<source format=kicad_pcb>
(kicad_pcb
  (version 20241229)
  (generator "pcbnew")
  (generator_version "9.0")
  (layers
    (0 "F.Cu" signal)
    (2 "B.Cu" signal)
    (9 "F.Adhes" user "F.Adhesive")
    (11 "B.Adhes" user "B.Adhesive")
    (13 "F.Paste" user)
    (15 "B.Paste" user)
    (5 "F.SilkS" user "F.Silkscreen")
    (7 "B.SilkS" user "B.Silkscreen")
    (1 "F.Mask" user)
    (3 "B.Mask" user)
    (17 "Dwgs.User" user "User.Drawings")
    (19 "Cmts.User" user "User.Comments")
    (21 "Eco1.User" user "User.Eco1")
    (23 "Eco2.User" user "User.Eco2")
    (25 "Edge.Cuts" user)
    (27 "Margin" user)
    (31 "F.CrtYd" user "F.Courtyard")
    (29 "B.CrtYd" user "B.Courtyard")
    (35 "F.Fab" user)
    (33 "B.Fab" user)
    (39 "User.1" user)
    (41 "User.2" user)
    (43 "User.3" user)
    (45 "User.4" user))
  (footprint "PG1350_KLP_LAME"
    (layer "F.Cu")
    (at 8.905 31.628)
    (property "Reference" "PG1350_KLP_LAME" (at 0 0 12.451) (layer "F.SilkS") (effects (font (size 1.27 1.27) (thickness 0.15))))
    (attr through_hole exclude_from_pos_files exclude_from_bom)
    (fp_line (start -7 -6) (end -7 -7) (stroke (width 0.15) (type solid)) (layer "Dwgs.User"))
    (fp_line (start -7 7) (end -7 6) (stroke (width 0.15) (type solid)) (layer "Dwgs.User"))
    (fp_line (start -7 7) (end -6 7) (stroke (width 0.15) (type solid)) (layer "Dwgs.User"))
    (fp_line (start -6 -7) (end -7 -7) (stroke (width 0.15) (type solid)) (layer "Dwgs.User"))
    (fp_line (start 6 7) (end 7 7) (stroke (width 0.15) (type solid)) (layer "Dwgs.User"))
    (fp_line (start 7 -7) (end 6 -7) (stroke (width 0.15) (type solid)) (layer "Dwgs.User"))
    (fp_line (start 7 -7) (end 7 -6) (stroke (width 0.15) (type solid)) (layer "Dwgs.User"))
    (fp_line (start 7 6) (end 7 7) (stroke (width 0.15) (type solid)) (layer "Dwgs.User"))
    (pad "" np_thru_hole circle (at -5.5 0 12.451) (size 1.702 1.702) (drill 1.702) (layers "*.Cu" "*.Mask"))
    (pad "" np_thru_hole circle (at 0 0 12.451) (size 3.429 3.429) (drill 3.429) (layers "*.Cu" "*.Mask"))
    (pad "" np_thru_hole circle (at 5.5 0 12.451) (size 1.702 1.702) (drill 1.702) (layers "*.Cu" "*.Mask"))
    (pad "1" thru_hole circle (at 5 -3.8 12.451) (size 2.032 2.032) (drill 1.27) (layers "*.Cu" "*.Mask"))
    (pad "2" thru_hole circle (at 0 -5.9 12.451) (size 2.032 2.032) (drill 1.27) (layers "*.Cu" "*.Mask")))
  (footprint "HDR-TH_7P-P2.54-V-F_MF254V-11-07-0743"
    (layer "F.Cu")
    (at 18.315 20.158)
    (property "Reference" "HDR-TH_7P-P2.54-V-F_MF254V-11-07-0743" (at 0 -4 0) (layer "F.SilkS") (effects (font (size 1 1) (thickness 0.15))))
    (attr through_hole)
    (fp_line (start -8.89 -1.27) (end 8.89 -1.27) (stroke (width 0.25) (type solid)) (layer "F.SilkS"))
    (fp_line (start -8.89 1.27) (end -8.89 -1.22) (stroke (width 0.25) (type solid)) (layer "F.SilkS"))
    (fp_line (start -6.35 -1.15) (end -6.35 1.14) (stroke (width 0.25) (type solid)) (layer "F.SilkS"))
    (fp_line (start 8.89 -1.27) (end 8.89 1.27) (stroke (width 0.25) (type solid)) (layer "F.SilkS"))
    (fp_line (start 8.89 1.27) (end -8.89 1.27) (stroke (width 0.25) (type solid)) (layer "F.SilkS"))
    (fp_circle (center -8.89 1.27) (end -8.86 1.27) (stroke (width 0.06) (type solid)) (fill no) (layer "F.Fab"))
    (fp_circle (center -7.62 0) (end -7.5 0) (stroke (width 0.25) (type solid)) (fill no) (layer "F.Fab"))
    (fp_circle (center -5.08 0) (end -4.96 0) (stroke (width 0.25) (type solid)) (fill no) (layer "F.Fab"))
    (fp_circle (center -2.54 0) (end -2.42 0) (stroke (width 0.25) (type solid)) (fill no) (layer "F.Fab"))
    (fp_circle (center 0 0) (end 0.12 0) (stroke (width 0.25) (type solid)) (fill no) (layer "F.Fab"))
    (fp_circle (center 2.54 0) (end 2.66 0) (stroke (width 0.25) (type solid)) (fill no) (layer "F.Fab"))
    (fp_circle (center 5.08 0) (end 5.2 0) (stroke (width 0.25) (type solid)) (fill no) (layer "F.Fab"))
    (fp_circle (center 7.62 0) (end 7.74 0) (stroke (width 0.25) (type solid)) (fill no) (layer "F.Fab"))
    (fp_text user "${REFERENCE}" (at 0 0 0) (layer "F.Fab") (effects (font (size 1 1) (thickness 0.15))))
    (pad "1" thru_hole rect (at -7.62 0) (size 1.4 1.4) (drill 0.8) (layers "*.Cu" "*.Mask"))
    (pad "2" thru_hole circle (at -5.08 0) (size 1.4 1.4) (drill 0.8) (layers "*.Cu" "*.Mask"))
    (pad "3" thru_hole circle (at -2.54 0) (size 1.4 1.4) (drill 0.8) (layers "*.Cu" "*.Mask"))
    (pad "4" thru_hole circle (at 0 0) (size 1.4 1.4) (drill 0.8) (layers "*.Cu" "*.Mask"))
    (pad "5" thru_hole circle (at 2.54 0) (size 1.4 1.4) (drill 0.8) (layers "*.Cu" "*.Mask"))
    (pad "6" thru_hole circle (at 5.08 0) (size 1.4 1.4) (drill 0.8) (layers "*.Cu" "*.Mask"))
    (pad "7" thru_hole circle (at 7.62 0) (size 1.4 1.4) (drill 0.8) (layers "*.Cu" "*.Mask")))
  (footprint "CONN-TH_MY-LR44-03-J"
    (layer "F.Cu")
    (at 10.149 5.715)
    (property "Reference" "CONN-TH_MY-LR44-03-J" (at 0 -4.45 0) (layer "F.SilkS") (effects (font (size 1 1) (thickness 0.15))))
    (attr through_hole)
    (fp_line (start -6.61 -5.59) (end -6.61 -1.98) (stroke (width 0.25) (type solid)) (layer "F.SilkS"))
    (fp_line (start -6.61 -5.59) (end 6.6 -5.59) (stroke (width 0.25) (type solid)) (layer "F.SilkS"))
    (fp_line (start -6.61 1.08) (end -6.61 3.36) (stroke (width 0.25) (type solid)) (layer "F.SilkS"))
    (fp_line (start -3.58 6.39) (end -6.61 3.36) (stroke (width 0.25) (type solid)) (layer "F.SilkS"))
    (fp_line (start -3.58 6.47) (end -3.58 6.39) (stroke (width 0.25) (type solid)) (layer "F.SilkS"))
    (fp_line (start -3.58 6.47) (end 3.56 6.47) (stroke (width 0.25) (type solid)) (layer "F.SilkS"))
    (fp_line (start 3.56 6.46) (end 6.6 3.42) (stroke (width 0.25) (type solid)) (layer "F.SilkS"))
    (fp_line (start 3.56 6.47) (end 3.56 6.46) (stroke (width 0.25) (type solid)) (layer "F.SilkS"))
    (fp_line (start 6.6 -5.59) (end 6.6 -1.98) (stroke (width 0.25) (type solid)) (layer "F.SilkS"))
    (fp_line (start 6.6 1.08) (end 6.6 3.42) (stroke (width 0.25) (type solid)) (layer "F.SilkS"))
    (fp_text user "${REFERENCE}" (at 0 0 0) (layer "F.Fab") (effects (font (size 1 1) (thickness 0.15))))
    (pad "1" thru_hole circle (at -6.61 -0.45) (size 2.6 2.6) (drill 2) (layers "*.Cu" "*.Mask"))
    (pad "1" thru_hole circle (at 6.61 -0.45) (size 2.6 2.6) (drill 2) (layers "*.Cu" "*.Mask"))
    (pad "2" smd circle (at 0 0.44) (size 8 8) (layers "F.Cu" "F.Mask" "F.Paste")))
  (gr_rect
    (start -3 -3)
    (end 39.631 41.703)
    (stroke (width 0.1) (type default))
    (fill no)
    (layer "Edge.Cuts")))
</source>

*****

● Problem requirements:
Whenever the word "Adhesive" occurs in a line above, copy that line.

● Response to the task:
    (9 "F.Adhes" user "F.Adhesive")
    (11 "B.Adhes" user "B.Adhesive")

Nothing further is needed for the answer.